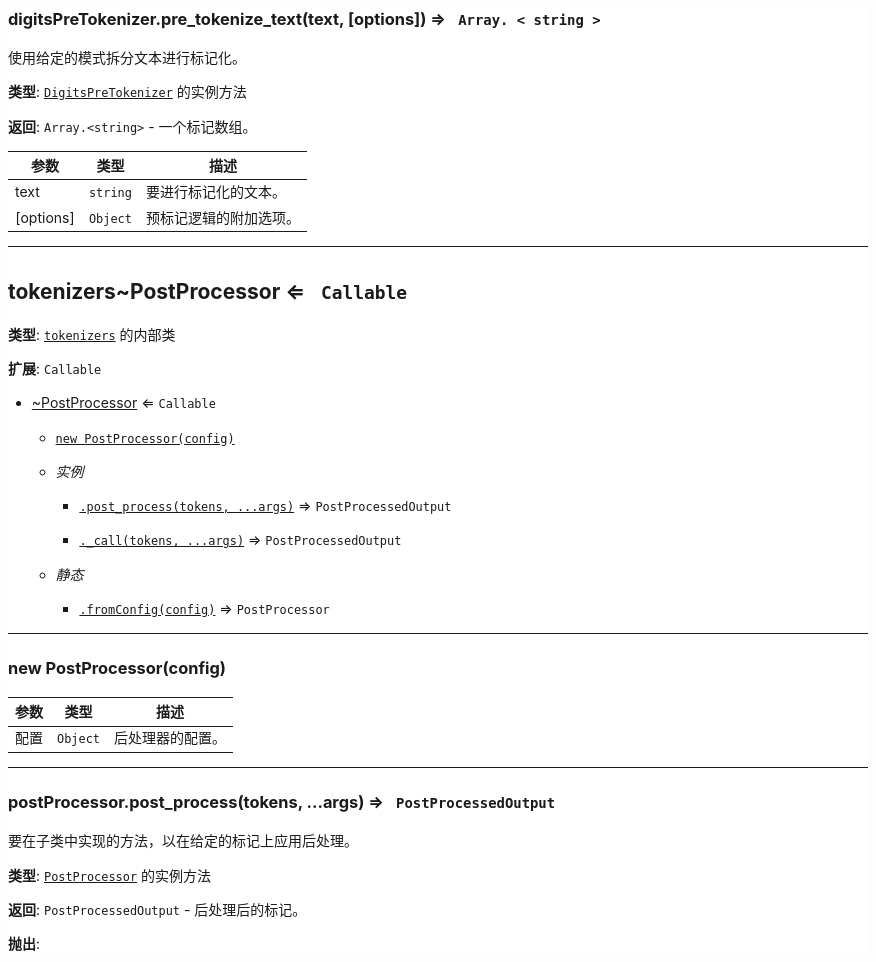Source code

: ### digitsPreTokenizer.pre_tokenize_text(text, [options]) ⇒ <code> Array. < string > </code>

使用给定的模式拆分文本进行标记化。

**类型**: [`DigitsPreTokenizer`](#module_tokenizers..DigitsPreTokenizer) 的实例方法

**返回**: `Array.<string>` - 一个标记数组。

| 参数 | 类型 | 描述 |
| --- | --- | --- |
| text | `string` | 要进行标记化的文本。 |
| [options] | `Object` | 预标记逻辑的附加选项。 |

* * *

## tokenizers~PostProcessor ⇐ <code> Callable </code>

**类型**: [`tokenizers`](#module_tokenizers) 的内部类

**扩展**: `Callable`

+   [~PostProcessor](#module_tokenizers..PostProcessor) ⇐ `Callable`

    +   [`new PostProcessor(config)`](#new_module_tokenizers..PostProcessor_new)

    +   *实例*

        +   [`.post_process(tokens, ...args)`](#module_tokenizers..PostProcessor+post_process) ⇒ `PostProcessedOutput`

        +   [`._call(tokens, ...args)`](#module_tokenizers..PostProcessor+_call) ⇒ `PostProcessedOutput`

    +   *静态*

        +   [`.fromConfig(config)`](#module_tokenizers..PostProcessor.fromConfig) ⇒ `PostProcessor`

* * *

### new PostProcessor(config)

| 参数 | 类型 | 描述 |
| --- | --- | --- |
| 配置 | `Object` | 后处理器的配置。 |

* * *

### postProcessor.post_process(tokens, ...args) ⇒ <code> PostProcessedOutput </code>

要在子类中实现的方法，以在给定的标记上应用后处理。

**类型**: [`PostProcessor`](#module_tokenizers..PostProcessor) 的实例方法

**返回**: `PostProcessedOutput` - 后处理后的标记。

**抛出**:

• • • • •

▸ Job:
Search the entries above for the string "的实例方法". Copy each line in which it appears.

▸ Solution to the exercise:
**类型**: [`DigitsPreTokenizer`](#module_tokenizers..DigitsPreTokenizer) 的实例方法
**类型**: [`PostProcessor`](#module_tokenizers..PostProcessor) 的实例方法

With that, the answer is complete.